Salesforce/instructblip-flan-t5-xxl · torch.cuda.OutOfMemoryError: CUDA out of memory

Sep 27, 2023

I am testing several image captioning models in a SageMaker image terminal running python on a g5 instance. For instance, I was able to test Salesforce/instructblip-flan-t5-xl on a ml.g5.4xlarge using the PyTorch 2.0.0 Python 3.10 GPU Optimized image. However, when I run the Salesforce/instructblip-flan-t5-xxl model, I get the below error specific to GPU memory regardless of the instance type used. I did try setting PYTORCH_CUDA_ALLOC_CONF=max_split_size_mb:1024 which made no difference. Any insights on how to mitigate this error would be appreciated.

Traceback (most recent call last):
  File "/root/image-caption-main/sample_smartsheet_images.py", line 13, in <module>
    from model.salesforce.instructblip_flan_t5_xxl import caption_image
  File "/root/image-caption-main/model/salesforce/instructblip_flan_t5_xxl.py", line 12, in <module>
    model.to(device)
  File "/opt/conda/lib/python3.10/site-packages/transformers/modeling_utils.py", line 2065, in to
    return super().to(*args, **kwargs)
  File "/opt/conda/lib/python3.10/site-packages/torch/nn/modules/module.py", line 1145, in to
    return self._apply(convert)
  File "/opt/conda/lib/python3.10/site-packages/torch/nn/modules/module.py", line 797, in _apply
    module._apply(fn)
  File "/opt/conda/lib/python3.10/site-packages/torch/nn/modules/module.py", line 797, in _apply
    module._apply(fn)
  File "/opt/conda/lib/python3.10/site-packages/torch/nn/modules/module.py", line 797, in _apply
    module._apply(fn)
  [Previous line repeated 5 more times]
  File "/opt/conda/lib/python3.10/site-packages/torch/nn/modules/module.py", line 820, in _apply
    param_applied = fn(param)
  File "/opt/conda/lib/python3.10/site-packages/torch/nn/modules/module.py", line 1143, in convert
    return t.to(device, dtype if t.is_floating_point() or t.is_complex() else None, non_blocking)
torch.cuda.OutOfMemoryError: CUDA out of memory.

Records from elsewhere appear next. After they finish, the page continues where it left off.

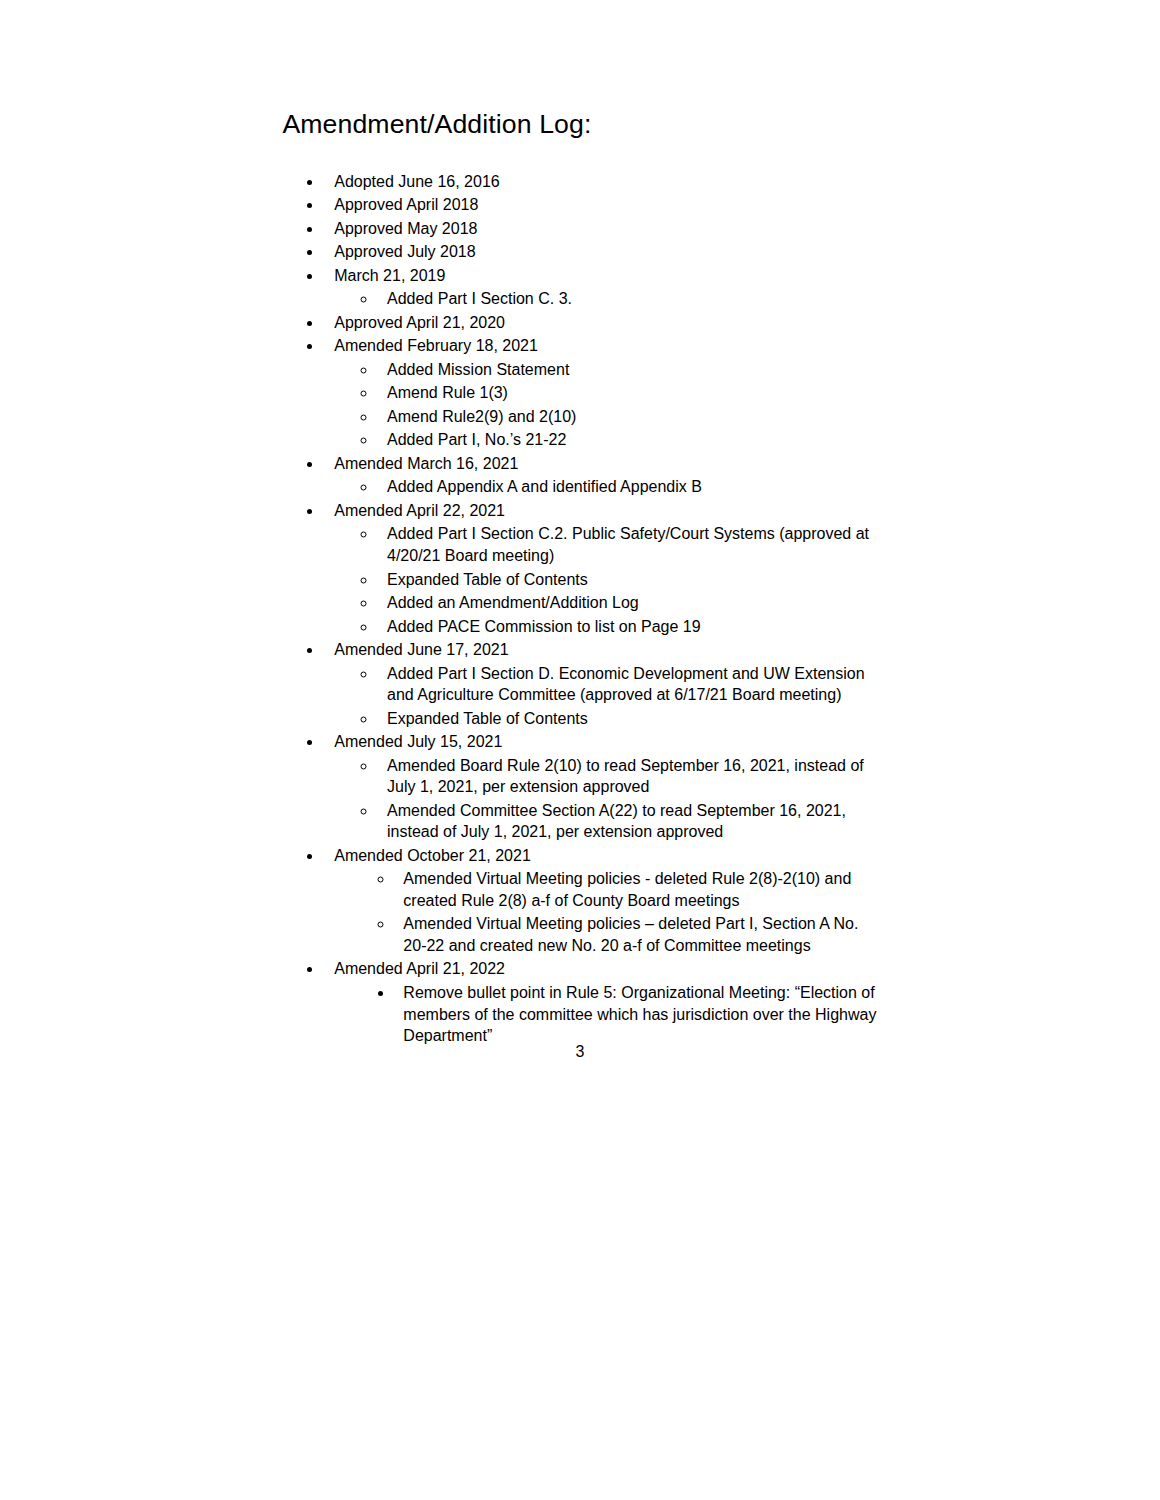Amendment/Addition Log:
Adopted June 16, 2016
Approved April 2018
Approved May 2018
Approved July 2018
March 21, 2019
Added Part I Section C. 3.
Approved April 21, 2020
Amended February 18, 2021
Added Mission Statement
Amend Rule 1(3)
Amend Rule2(9) and 2(10)
Added Part I, No.’s 21-22
Amended March 16, 2021
Added Appendix A and identified Appendix B
Amended April 22, 2021
Added Part I Section C.2. Public Safety/Court Systems (approved at 4/20/21 Board meeting)
Expanded Table of Contents
Added an Amendment/Addition Log
Added PACE Commission to list on Page 19
Amended June 17, 2021
Added Part I Section D. Economic Development and UW Extension and Agriculture Committee (approved at 6/17/21 Board meeting)
Expanded Table of Contents
Amended July 15, 2021
Amended Board Rule 2(10) to read September 16, 2021, instead of July 1, 2021, per extension approved
Amended Committee Section A(22) to read September 16, 2021, instead of July 1, 2021, per extension approved
Amended October 21, 2021
Amended Virtual Meeting policies - deleted Rule 2(8)-2(10) and created Rule 2(8) a-f of County Board meetings
Amended Virtual Meeting policies – deleted Part I, Section A No. 20-22 and created new No. 20 a-f of Committee meetings
Amended April 21, 2022
Remove bullet point in Rule 5: Organizational Meeting: “Election of members of the committee which has jurisdiction over the Highway Department”
3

Tried to allocate 160.00 MiB (GPU 0; 22.20 GiB total capacity; 21.33 GiB already allocated; 73.12 MiB free; 21.43 GiB reserved in total by PyTorch) If reserved memory is >> allocated memory try setting max_split_size_mb to avoid fragmentation.  See documentation for Memory Management and PYTORCH_CUDA_ALLOC_CONF

nielsr

Sep 28, 2023

Hi,

did you use 8 or 4-bit inference?

richardbasile

Oct 2, 2023

I used the code found on the model card: https://huggingface.co/Salesforce/instructblip-flan-t5-xxl

The model card makes no reference to 8-bit or 4-bit inference.

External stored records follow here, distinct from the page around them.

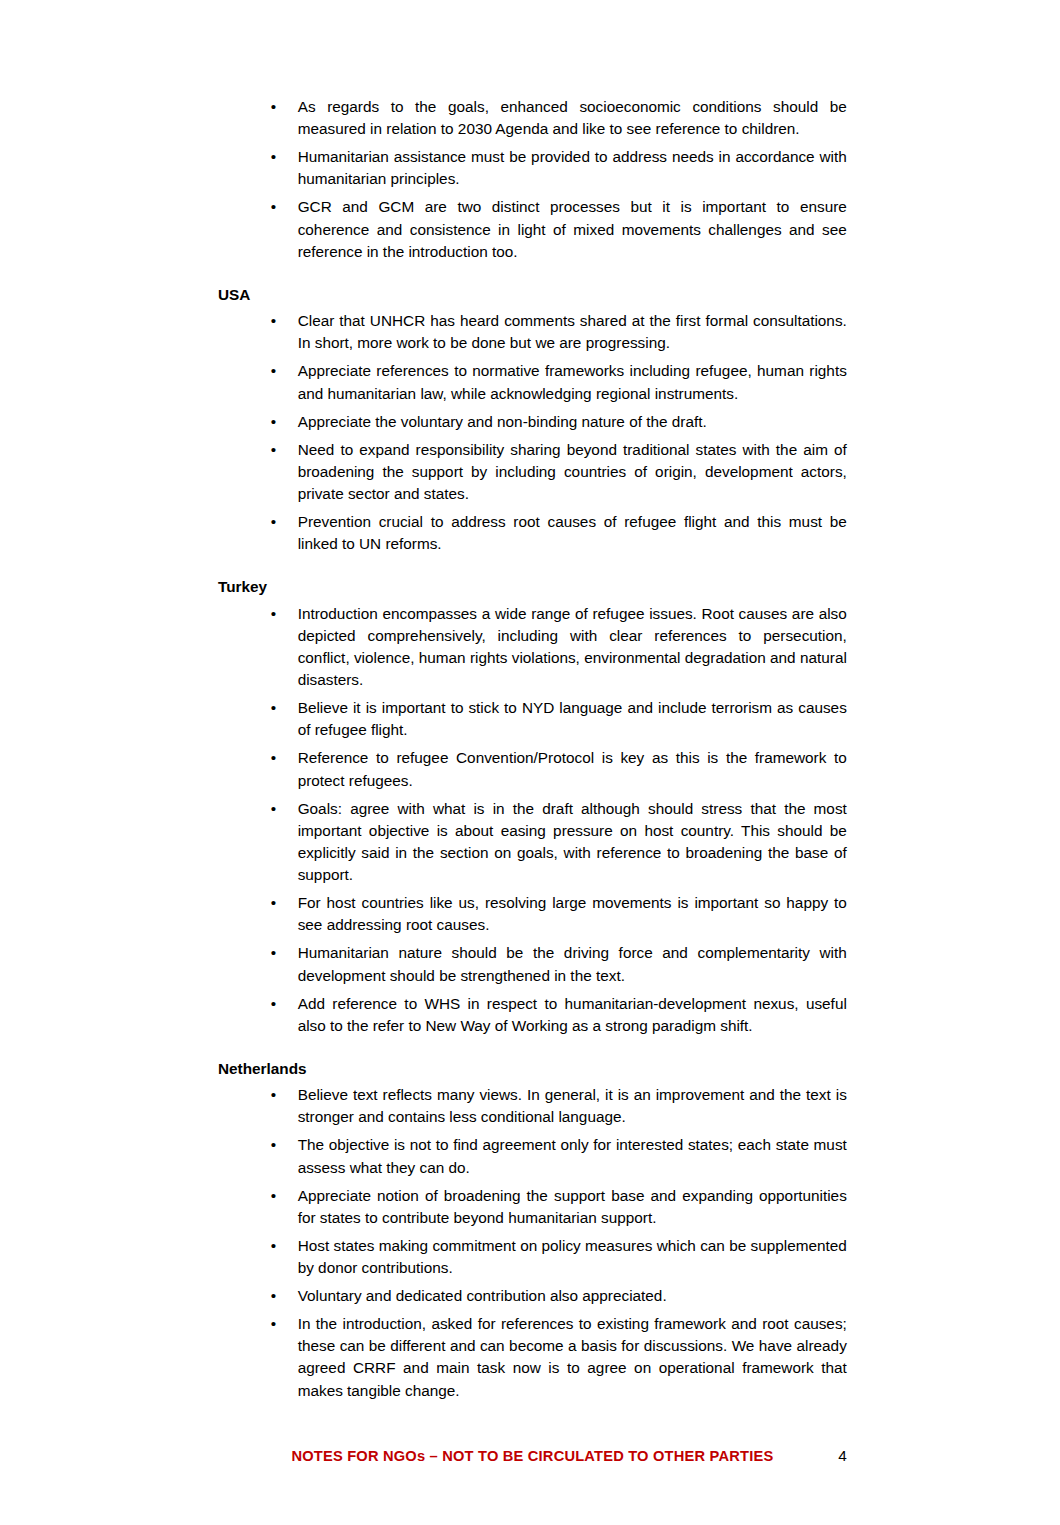As regards to the goals, enhanced socioeconomic conditions should be measured in relation to 2030 Agenda and like to see reference to children.
Humanitarian assistance must be provided to address needs in accordance with humanitarian principles.
GCR and GCM are two distinct processes but it is important to ensure coherence and consistence in light of mixed movements challenges and see reference in the introduction too.
USA
Clear that UNHCR has heard comments shared at the first formal consultations. In short, more work to be done but we are progressing.
Appreciate references to normative frameworks including refugee, human rights and humanitarian law, while acknowledging regional instruments.
Appreciate the voluntary and non-binding nature of the draft.
Need to expand responsibility sharing beyond traditional states with the aim of broadening the support by including countries of origin, development actors, private sector and states.
Prevention crucial to address root causes of refugee flight and this must be linked to UN reforms.
Turkey
Introduction encompasses a wide range of refugee issues. Root causes are also depicted comprehensively, including with clear references to persecution, conflict, violence, human rights violations, environmental degradation and natural disasters.
Believe it is important to stick to NYD language and include terrorism as causes of refugee flight.
Reference to refugee Convention/Protocol is key as this is the framework to protect refugees.
Goals: agree with what is in the draft although should stress that the most important objective is about easing pressure on host country. This should be explicitly said in the section on goals, with reference to broadening the base of support.
For host countries like us, resolving large movements is important so happy to see addressing root causes.
Humanitarian nature should be the driving force and complementarity with development should be strengthened in the text.
Add reference to WHS in respect to humanitarian-development nexus, useful also to the refer to New Way of Working as a strong paradigm shift.
Netherlands
Believe text reflects many views. In general, it is an improvement and the text is stronger and contains less conditional language.
The objective is not to find agreement only for interested states; each state must assess what they can do.
Appreciate notion of broadening the support base and expanding opportunities for states to contribute beyond humanitarian support.
Host states making commitment on policy measures which can be supplemented by donor contributions.
Voluntary and dedicated contribution also appreciated.
In the introduction, asked for references to existing framework and root causes; these can be different and can become a basis for discussions. We have already agreed CRRF and main task now is to agree on operational framework that makes tangible change.
NOTES FOR NGOs – NOT TO BE CIRCULATED TO OTHER PARTIES 4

From what we have observed, the model is too large to fit on a single GPU. When executing, a single GPU is maxed out resulting in the above error while the remaining GPUs are not used. I am currently looking at the accelerate library as a possible solution.

nielsr

Oct 4, 2023

Hi,

Refer to the code snippets of BLIP-2 regarding 4- and 8-bit inference: https://huggingface.co/Salesforce/blip2-opt-2.7b#running-the-model-on-gpu.

These greatly reduce the amount of memory (by a factor of 4 to 8).